* [Check your understanding]:
A. Write out every headline in the economic news briefs below, in the order they appear.
B. Write a few more sentences that carry on the economic news briefs from after their last sentence.

US: Economy grew at 2.7% rate, more than first estimated
The economy expanded more than previously estimated in 3Q2012 as a narrower trade deficit and gains in inventory overshadowed a smaller gain in consumer spending. Gross domestic product grew at a 2.7% annual rate, up from a 2% prior estimate, revised figures from the Commerce Department showed. The median forecast of 82 economists surveyed called for a 2.8% gain. Household purchases climbed at a 1.4% rate, the least in more than a year and down from a previously reported 2% rate, and income gains were also cut. (Bloomberg)

US: Consumer spending grows less than forecast
Consumer spending grew less than forecast in 3Q2012, underscoring why Federal Reserve policy makers are zeroing in on fighting unemployment to spur the world's largest economy. Household purchases climbed at a 1.4% rate, the smallest gain in more than a year and down from a previously reported 2% advance, revised figures from the Commerce Department showed. Gains in inventories and a smaller trade deficit more than offset the slowdown to propel gross domestic product to a 2.7% rate, exceeding the 2% pace previously reported. (Bloomberg)

US: Pending sales of existing homes rose 5.2% in October
Americans signed more contracts in October to purchase previously owned homes, another sign the recovery in the housing market is being sustained. The index of pending home resales climbed 5.2%, exceeding the highest estimate in a survey of economists, to 104.8 after a revised 0.4% gain in September, figures from the National Association of Realtors showed. The median forecast in the survey called for a 1% gain. (Bloomberg)

* [Stored dataset items]:
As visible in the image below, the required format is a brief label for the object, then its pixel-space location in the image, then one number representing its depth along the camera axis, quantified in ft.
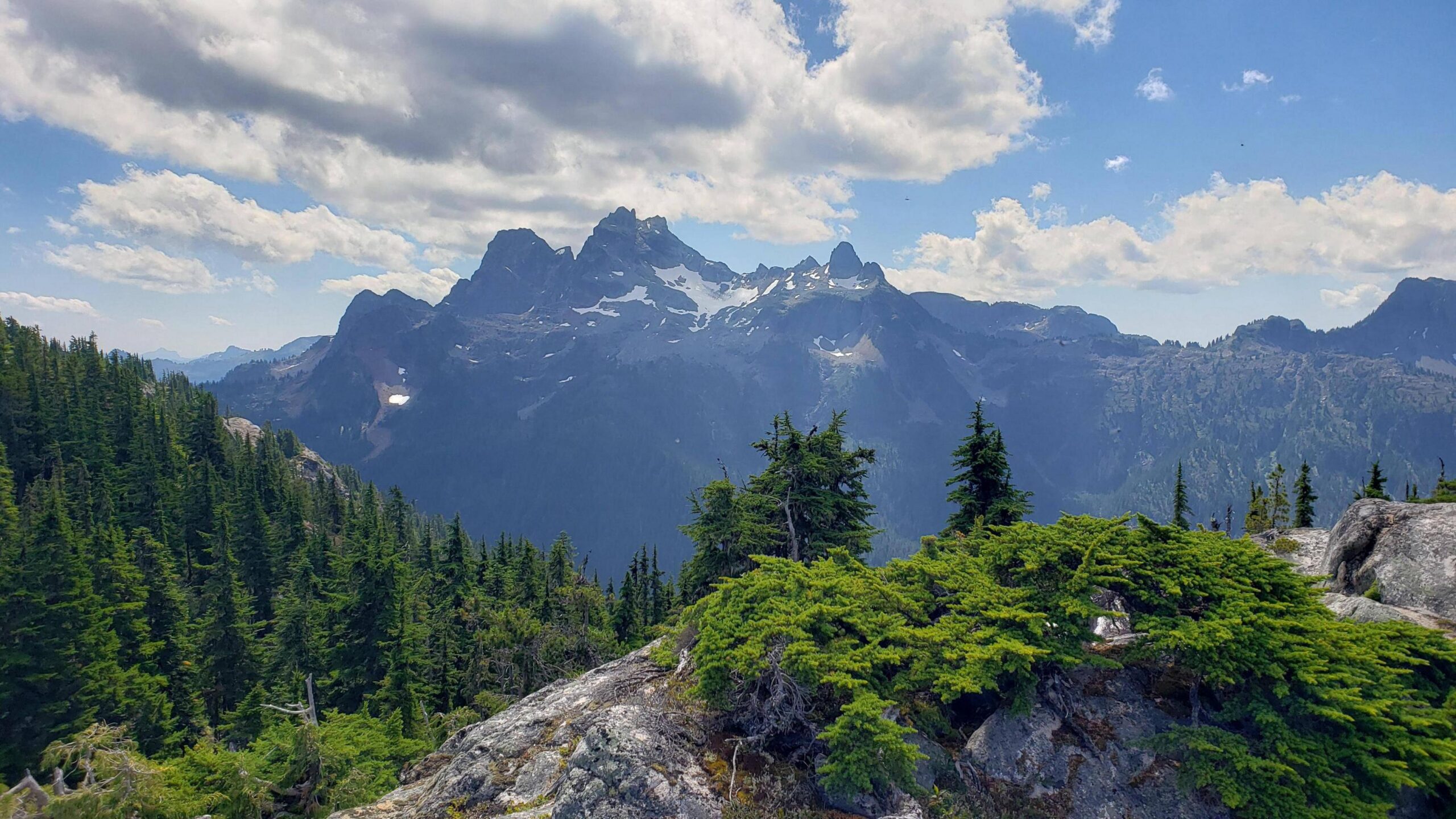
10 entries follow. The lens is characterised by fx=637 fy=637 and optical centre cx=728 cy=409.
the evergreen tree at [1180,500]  235.79
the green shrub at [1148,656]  45.37
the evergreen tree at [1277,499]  233.35
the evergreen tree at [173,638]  150.10
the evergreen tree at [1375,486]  205.67
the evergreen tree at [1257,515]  227.81
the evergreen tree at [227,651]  161.48
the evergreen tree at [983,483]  110.83
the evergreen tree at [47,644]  117.29
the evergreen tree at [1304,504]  220.02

* [Responses in order]:
A.
US: Economy grew at 2.7% rate, more than first estimated
US: Consumer spending grows less than forecast
US: Pending sales of existing homes rose 5.2% in October

B.
US: CBO says US won't reach debt limit before mid-February
The Treasury Department is estimated to have enough authority to continue borrowing through at least mid-February 2013, the Congressional Budget Office said in a report that will affect the negotiations over the fiscal cliff. The US, with US$16.3trn in debt, is nearing the US$16.4trn debt ceiling and Congress must act to raise it. CBO's estimate assumes that Treasury will use a series of "extraordinary" steps, as it has done in the past. The estimate, CBO said, is subject to adjustment based on actual revenue collections and payments. (Bloomberg)

Europe: Euro-area economic sentiment unexpectedly rises in November
Economic confidence in the euro area unexpectedly rose in November even as the single-currency bloc was mired in its second recession in four years and leaders worked to contain the debt crisis. An index of executive and consumer sentiment in the 17- nation euro area increased to 85.7 from a revised 84.3 in October, the European Commission in Brussels said. Economists had forecast no change from an initial October reading of 84.5, the median of 33 economists' estimates in a survey showed. (Bloomberg)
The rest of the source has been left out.